### DATASET
☆ ☆ ☆ ☆

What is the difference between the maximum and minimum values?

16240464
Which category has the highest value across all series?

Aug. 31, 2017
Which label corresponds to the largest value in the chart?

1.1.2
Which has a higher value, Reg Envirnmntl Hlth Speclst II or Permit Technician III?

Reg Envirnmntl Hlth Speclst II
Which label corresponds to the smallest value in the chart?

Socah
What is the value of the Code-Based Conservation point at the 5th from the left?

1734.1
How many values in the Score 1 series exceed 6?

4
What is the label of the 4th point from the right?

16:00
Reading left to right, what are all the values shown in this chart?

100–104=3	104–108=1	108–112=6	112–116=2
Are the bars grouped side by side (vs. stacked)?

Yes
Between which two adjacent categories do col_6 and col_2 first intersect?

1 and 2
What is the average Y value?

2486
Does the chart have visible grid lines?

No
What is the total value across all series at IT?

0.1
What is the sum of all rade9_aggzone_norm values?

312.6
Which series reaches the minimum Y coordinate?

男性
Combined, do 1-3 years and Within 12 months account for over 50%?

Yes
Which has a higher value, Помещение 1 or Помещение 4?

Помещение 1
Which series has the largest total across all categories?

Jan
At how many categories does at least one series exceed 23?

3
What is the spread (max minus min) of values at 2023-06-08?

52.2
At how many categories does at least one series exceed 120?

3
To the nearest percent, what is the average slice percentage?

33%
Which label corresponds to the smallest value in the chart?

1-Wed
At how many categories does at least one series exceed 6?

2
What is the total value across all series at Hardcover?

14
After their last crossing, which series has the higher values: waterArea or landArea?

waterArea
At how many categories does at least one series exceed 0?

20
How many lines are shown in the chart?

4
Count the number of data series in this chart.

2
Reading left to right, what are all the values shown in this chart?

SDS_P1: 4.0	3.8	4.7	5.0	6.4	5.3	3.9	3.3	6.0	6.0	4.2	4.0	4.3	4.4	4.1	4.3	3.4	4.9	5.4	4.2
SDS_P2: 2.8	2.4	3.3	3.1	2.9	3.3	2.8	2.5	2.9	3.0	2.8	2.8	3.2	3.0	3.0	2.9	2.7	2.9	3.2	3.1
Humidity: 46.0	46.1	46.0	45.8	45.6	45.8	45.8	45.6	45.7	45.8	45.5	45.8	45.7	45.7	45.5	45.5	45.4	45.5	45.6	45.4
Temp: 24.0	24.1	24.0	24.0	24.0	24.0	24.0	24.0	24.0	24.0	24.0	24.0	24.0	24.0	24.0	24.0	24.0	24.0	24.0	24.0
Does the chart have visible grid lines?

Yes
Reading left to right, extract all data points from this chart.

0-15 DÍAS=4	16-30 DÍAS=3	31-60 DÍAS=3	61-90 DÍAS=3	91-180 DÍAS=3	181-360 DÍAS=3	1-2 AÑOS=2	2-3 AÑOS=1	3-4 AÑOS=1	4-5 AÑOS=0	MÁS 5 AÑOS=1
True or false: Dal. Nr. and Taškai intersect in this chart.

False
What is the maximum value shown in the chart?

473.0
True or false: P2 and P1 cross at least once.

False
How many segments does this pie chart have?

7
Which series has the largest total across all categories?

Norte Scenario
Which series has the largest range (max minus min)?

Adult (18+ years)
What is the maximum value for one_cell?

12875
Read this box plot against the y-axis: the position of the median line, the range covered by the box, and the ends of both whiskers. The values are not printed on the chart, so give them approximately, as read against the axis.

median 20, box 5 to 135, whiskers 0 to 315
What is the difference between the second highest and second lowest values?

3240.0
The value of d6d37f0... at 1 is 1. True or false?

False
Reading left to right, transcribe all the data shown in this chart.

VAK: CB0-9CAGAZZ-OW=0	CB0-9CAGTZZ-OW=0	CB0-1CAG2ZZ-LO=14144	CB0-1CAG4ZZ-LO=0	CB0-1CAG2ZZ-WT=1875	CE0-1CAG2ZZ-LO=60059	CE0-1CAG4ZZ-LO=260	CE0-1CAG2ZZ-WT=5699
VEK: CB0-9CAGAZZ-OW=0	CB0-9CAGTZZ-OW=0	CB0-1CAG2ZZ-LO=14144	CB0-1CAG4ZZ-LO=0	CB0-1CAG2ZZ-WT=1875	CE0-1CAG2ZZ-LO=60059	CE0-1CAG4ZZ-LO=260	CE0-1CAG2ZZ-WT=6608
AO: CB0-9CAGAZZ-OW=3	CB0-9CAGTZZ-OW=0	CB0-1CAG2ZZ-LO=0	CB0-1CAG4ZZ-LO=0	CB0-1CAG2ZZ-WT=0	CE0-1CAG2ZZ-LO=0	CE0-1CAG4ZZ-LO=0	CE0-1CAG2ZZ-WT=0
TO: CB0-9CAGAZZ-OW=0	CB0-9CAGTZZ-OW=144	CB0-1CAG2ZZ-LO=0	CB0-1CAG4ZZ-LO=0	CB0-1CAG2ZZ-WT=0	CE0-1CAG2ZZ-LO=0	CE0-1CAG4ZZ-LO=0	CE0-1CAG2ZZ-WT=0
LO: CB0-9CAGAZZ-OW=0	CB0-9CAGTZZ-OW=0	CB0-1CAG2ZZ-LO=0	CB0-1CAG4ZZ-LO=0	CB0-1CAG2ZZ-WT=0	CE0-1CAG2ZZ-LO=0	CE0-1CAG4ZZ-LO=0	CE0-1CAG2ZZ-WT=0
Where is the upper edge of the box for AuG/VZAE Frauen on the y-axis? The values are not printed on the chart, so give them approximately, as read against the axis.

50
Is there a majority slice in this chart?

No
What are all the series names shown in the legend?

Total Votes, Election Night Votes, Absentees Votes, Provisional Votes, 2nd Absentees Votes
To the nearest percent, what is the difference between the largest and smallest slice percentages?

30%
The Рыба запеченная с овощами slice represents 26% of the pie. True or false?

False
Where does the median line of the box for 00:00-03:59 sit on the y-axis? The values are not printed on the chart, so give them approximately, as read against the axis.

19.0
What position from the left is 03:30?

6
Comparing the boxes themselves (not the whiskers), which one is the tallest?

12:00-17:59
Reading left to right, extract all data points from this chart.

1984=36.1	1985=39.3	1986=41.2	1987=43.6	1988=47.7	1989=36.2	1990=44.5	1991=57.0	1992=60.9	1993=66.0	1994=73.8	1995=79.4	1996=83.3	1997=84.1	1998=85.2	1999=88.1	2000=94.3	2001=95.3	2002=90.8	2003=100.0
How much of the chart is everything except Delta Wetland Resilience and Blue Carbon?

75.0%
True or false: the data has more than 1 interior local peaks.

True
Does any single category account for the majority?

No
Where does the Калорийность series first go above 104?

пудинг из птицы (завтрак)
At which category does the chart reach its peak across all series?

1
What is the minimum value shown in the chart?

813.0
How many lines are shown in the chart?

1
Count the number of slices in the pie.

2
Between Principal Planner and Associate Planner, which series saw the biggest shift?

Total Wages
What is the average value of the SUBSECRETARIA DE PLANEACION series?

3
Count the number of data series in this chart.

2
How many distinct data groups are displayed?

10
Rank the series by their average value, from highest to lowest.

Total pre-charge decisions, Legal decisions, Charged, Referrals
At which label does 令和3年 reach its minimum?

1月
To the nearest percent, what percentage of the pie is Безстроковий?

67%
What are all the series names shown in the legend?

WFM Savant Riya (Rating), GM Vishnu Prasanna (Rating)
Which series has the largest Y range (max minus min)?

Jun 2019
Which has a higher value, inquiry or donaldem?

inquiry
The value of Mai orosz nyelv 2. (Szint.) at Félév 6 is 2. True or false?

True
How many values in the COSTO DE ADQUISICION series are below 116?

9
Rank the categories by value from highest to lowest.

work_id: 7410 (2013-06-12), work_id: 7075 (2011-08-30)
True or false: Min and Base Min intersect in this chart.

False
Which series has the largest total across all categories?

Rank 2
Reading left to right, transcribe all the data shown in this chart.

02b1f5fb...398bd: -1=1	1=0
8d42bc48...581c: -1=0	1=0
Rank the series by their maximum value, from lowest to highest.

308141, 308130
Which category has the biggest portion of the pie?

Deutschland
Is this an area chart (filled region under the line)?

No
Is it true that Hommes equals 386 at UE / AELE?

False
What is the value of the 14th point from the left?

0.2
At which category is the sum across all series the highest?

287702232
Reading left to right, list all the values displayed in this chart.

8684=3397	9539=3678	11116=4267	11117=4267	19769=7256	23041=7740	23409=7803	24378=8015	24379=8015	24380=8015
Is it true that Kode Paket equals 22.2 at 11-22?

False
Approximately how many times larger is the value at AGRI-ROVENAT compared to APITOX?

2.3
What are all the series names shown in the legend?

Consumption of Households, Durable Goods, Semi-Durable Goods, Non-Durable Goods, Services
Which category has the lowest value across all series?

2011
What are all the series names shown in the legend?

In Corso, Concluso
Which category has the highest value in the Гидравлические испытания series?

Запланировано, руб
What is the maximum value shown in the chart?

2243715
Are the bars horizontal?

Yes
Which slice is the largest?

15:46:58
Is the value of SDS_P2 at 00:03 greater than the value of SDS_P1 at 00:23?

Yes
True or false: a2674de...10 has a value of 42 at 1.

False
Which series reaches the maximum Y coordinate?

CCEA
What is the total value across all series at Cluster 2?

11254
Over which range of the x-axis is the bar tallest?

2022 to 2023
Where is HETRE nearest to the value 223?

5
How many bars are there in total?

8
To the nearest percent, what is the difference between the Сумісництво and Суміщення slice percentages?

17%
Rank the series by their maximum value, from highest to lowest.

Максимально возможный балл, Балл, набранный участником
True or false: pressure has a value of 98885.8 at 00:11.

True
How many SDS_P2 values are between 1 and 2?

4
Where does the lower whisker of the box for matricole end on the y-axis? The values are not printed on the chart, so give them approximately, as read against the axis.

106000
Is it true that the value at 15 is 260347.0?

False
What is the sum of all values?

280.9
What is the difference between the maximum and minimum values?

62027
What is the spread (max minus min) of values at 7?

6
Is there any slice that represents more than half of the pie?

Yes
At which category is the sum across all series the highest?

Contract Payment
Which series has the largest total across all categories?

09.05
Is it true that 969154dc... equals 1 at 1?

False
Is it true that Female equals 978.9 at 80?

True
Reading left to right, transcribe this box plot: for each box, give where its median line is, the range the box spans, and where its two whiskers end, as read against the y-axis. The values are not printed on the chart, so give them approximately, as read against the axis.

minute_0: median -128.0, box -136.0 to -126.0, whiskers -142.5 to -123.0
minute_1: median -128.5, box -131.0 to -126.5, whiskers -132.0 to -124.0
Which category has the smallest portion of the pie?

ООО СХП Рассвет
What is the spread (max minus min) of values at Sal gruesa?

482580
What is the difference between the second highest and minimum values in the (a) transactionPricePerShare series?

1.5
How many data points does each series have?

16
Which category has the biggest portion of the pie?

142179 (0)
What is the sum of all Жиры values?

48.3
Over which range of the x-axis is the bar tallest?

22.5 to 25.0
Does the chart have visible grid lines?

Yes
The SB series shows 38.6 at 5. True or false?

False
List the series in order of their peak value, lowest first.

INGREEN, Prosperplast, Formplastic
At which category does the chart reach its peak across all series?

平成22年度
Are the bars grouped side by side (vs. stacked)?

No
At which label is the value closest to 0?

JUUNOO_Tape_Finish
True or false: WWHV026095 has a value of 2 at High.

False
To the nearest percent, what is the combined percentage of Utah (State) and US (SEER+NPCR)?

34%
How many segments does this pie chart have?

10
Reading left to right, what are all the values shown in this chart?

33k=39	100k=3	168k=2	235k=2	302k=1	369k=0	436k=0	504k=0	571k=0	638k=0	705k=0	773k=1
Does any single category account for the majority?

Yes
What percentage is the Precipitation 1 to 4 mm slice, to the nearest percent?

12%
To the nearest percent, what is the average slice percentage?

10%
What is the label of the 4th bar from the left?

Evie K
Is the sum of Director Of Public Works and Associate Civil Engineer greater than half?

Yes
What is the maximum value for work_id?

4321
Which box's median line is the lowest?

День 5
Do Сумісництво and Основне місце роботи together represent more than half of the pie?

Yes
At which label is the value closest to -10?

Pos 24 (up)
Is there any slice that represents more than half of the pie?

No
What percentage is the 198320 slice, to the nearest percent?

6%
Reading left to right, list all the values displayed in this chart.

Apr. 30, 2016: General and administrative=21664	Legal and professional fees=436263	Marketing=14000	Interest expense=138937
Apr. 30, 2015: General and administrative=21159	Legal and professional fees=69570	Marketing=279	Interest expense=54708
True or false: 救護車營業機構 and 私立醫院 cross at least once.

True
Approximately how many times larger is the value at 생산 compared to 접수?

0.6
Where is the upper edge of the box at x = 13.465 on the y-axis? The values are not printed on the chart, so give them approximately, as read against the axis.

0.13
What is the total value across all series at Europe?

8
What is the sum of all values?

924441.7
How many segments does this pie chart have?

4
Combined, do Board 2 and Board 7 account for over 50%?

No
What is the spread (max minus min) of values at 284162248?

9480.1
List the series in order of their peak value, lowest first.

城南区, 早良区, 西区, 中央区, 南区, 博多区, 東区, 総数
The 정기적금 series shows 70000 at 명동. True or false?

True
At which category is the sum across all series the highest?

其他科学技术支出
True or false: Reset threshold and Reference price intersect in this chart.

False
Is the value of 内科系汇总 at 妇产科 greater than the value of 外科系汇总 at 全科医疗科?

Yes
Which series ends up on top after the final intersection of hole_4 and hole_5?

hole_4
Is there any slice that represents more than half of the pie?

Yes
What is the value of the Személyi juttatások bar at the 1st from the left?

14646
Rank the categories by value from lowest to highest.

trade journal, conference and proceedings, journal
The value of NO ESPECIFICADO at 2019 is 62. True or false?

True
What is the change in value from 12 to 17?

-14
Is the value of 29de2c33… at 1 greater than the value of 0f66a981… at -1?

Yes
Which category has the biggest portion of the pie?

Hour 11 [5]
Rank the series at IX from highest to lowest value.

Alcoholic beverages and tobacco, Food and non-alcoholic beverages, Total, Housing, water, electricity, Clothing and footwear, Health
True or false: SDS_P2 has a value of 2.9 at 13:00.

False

☆ ☆ ☆ ☆

### TASK GOAL
Which lines of the listing above contain the word "first"? Copy each one, with matching sensitive to case.

### RESULT OF THIS TASK
Between which two adjacent categories do col_6 and col_2 first intersect?
Where does the Калорийность series first go above 104?
List the series in order of their peak value, lowest first.
List the series in order of their peak value, lowest first.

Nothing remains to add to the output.